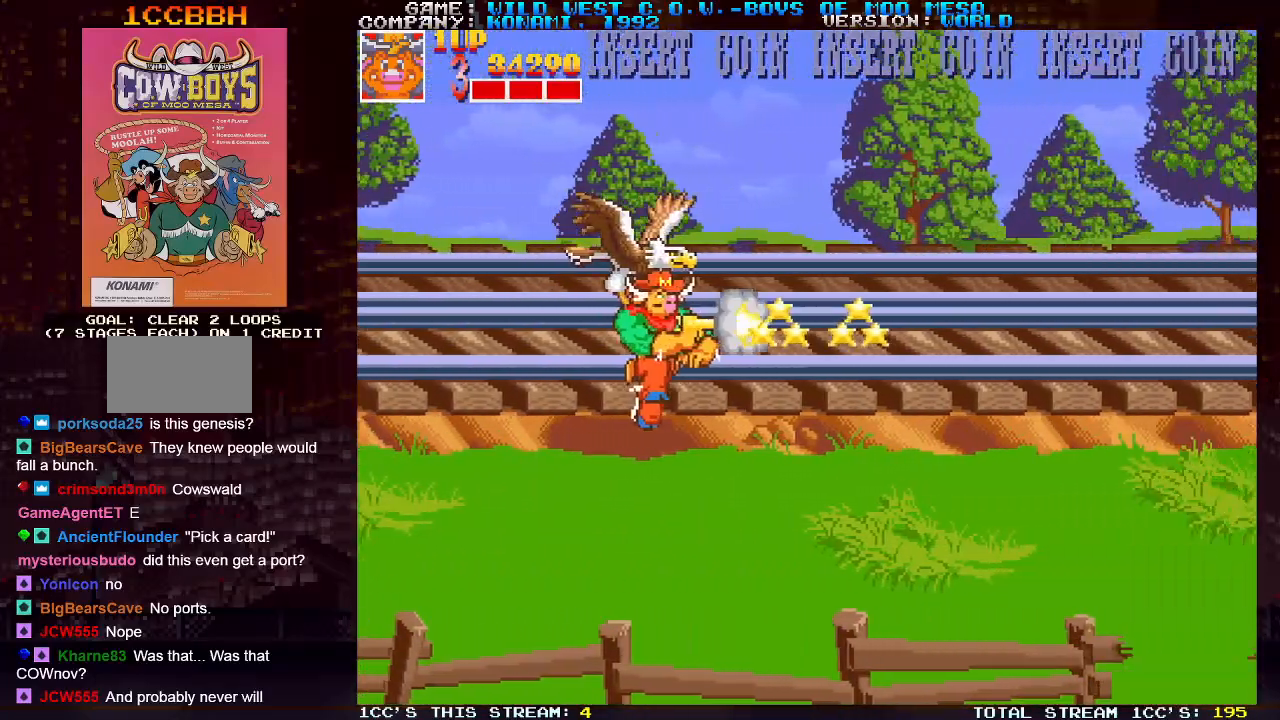
{"buttons": [], "left_stick": "center", "events": [[433, "SQUARE", "down"], [467, "SQUARE", "up"]]}
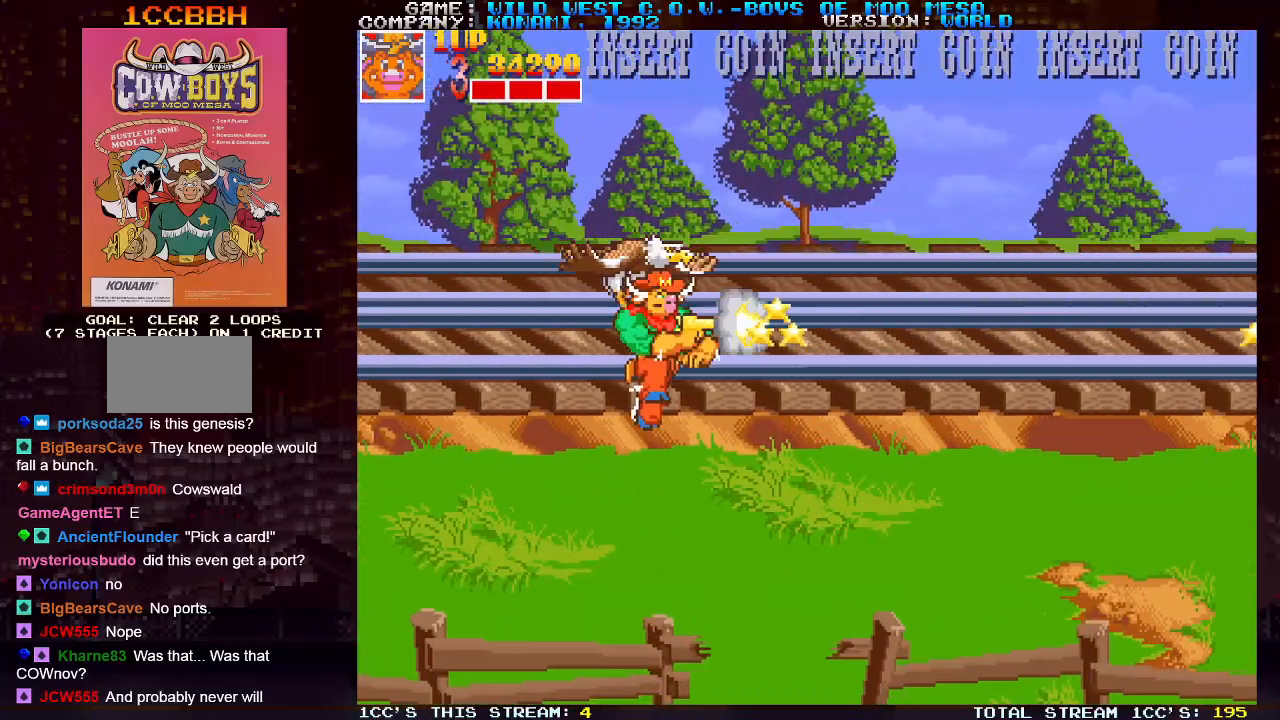
{"buttons": [], "left_stick": "center", "events": [[50, "SQUARE", "down"], [150, "SQUARE", "up"], [233, "SQUARE", "down"], [333, "SQUARE", "up"], [433, "SQUARE", "down"], [483, "SQUARE", "up"]]}
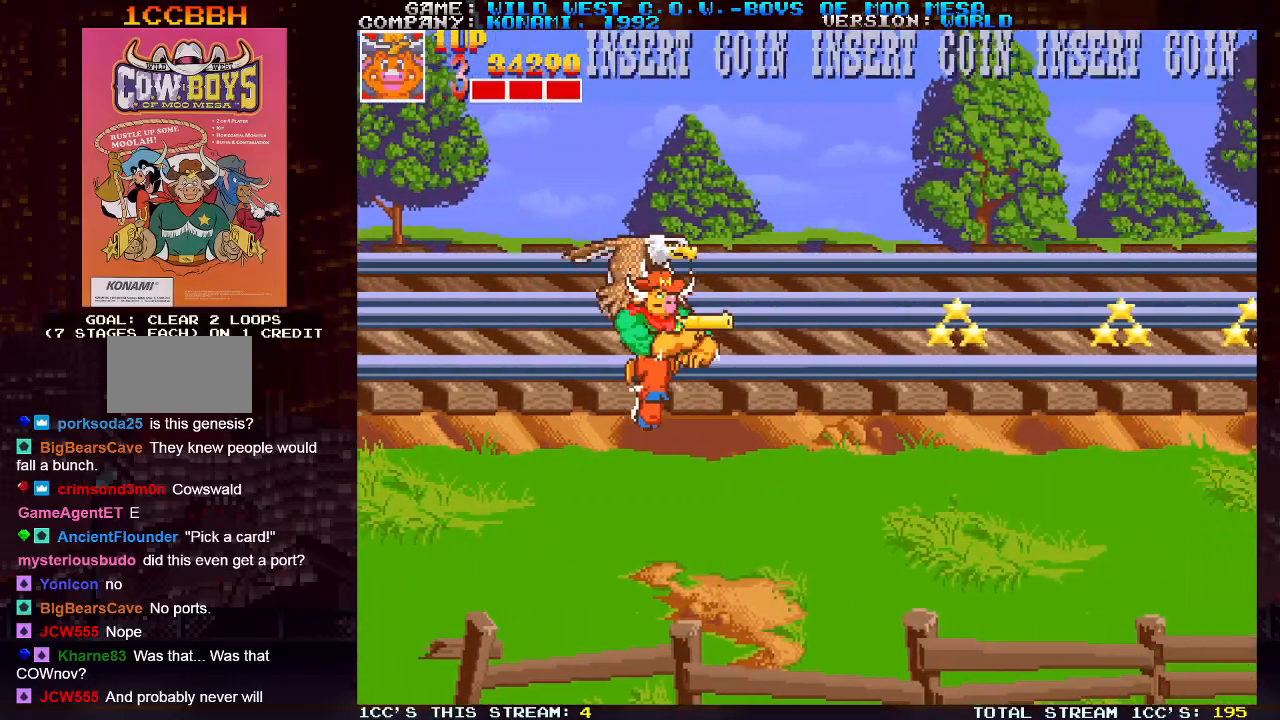
{"buttons": ["SQUARE"], "left_stick": "center", "events": [[100, "SQUARE", "down"], [150, "SQUARE", "up"], [283, "SQUARE", "down"], [333, "SQUARE", "up"], [433, "SQUARE", "down"]]}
==============================
#### TASK REQUIREMENTS
Return to the listing above and set it down exactly, leaving out its pictures.

#### WRITTEN RESPONSE
{"buttons": [], "left_stick": "center", "events": [[433, "SQUARE", "down"], [467, "SQUARE", "up"]]}
{"buttons": [], "left_stick": "center", "events": [[50, "SQUARE", "down"], [150, "SQUARE", "up"], [233, "SQUARE", "down"], [333, "SQUARE", "up"], [433, "SQUARE", "down"], [483, "SQUARE", "up"]]}
{"buttons": ["SQUARE"], "left_stick": "center", "events": [[100, "SQUARE", "down"], [150, "SQUARE", "up"], [283, "SQUARE", "down"], [333, "SQUARE", "up"], [433, "SQUARE", "down"]]}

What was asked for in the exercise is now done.